There is an open war within the Republican Party. And we're seeing the beginnings of a larger battle within the Democratic Party as well. 

The war within the GOP has been both surprising and, perhaps, inevitable. Republicans are the dominant party in America—with complete control of all three branches of government, as well as a majority of governorships and state legislatures. The party has never been so dominant. And yet its fragility has been evident since last year's presidential primary election, and has only grown during the Trump presidency.

President Donald Trump's political ally and former advisor Steve Bannon took aim a week ago at Senate Majority Leader Mitch McConnell. Bannon declared: "Right now it's a season of war against the GOP establishment." 
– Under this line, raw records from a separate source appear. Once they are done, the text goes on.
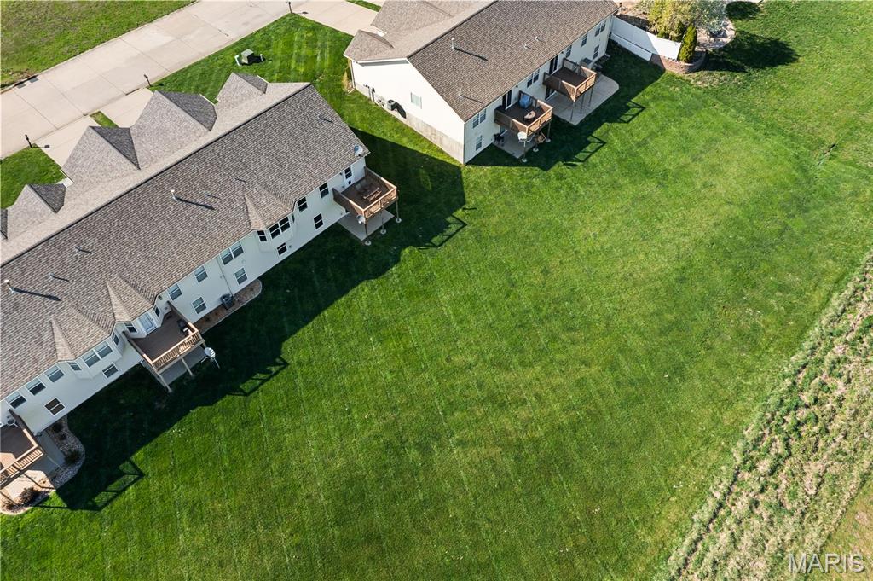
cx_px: 436
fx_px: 678
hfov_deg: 65.5
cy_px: 290
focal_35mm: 28
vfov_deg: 46.3
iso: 100
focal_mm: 10.26
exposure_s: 1/200
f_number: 5.6
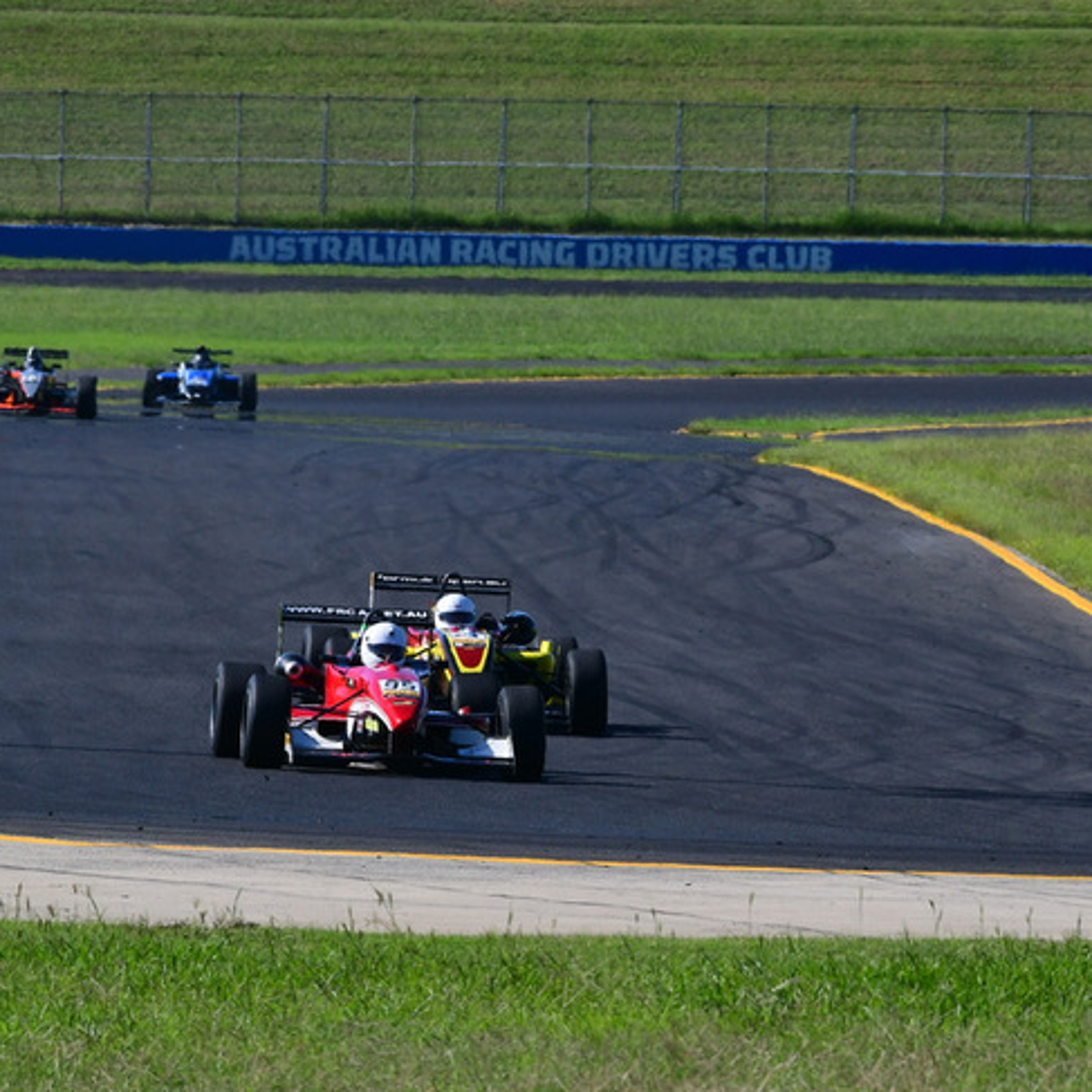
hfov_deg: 2.6
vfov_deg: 2.6
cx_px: 522
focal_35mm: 671
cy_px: 511
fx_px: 23948
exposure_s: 1/640
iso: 500
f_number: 13
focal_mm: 320
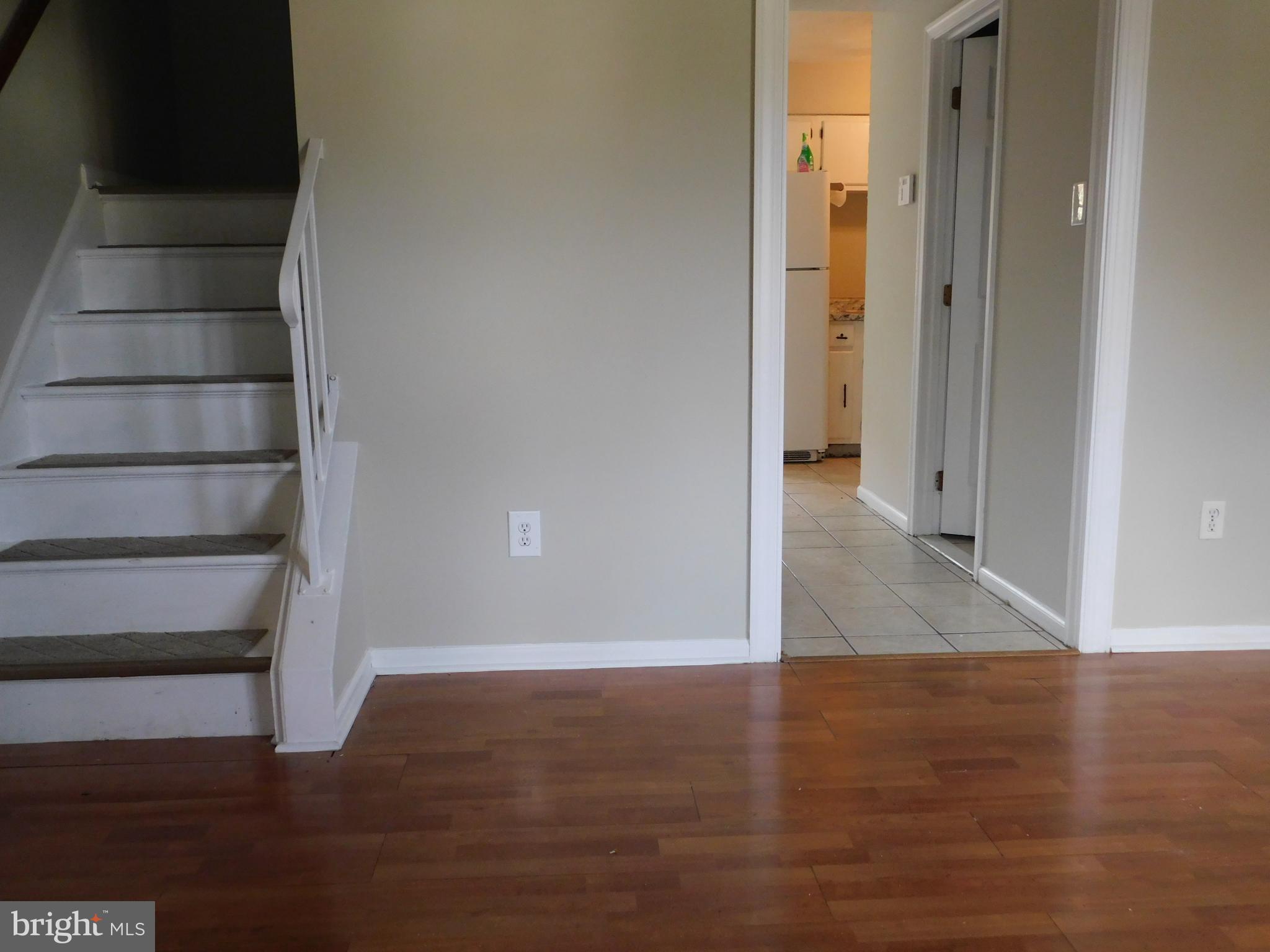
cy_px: 476
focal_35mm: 30
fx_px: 1101
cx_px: 635
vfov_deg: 46.8
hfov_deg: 60.0
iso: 320
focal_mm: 5.3
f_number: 3.2
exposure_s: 1/30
The establishment is fighting back. This last week, former President George W. Bush gave a speech that was interpreted as a swipe at "Trumpism." He warned that, in American politics, "bigotry seems emboldened," that we are "more vulnerable to conspiracy theories and outright fabrication," and that we are witnessing a dangerous "tendency to turn inward." (Bannon returned fire, arguing that "there has not been a more destructive presidency than George W. Bush's.") 

Republican Sens. John McCain and Bob Corker also broke with Trump earlier in the month. And Bush's former speechwriter Pete Wehner went even further in a recent New York Times article. He argued that establishment GOP have "no choice about challenging the blood-and-soil nationalists." As Wehner wrote, "If the tribalistic, angry, anti-government wing of the party turns out to be the vanguard rather than an ugly and unfortunate parenthesis—then the Republican Party would collapse intellectually and morally, and a lot of lifelong Republicans would head for the exits."